[Exercise details] Every line from the one that includes "### exceptions" to the end of the entries should be written out exactly, with the first and last included.

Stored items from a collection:
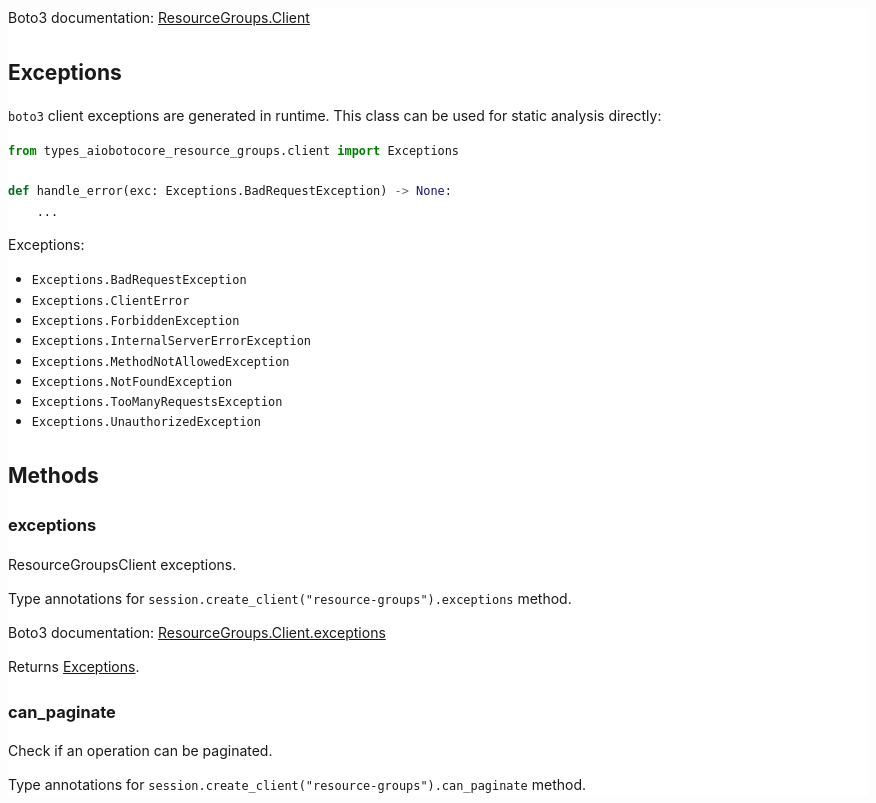 Boto3 documentation:
[ResourceGroups.Client](https://boto3.amazonaws.com/v1/documentation/api/latest/reference/services/resource-groups.html#ResourceGroups.Client)

<a id="exceptions"></a>

## Exceptions

`boto3` client exceptions are generated in runtime. This class can be used for
static analysis directly:

```python
from types_aiobotocore_resource_groups.client import Exceptions

def handle_error(exc: Exceptions.BadRequestException) -> None:
    ...
```

Exceptions:

- `Exceptions.BadRequestException`
- `Exceptions.ClientError`
- `Exceptions.ForbiddenException`
- `Exceptions.InternalServerErrorException`
- `Exceptions.MethodNotAllowedException`
- `Exceptions.NotFoundException`
- `Exceptions.TooManyRequestsException`
- `Exceptions.UnauthorizedException`

<a id="methods"></a>

## Methods

<a id="exceptions"></a>

### exceptions

ResourceGroupsClient exceptions.

Type annotations for `session.create_client("resource-groups").exceptions`
method.

Boto3 documentation:
[ResourceGroups.Client.exceptions](https://boto3.amazonaws.com/v1/documentation/api/latest/reference/services/resource-groups.html#ResourceGroups.Client.exceptions)

Returns [Exceptions](#exceptions).

<a id="can\_paginate"></a>

### can_paginate

Check if an operation can be paginated.

Type annotations for `session.create_client("resource-groups").can_paginate`
method.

[Result of the exercise]
### exceptions

ResourceGroupsClient exceptions.

Type annotations for `session.create_client("resource-groups").exceptions`
method.

Boto3 documentation:
[ResourceGroups.Client.exceptions](https://boto3.amazonaws.com/v1/documentation/api/latest/reference/services/resource-groups.html#ResourceGroups.Client.exceptions)

Returns [Exceptions](#exceptions).

<a id="can\_paginate"></a>

### can_paginate

Check if an operation can be paginated.

Type annotations for `session.create_client("resource-groups").can_paginate`
method.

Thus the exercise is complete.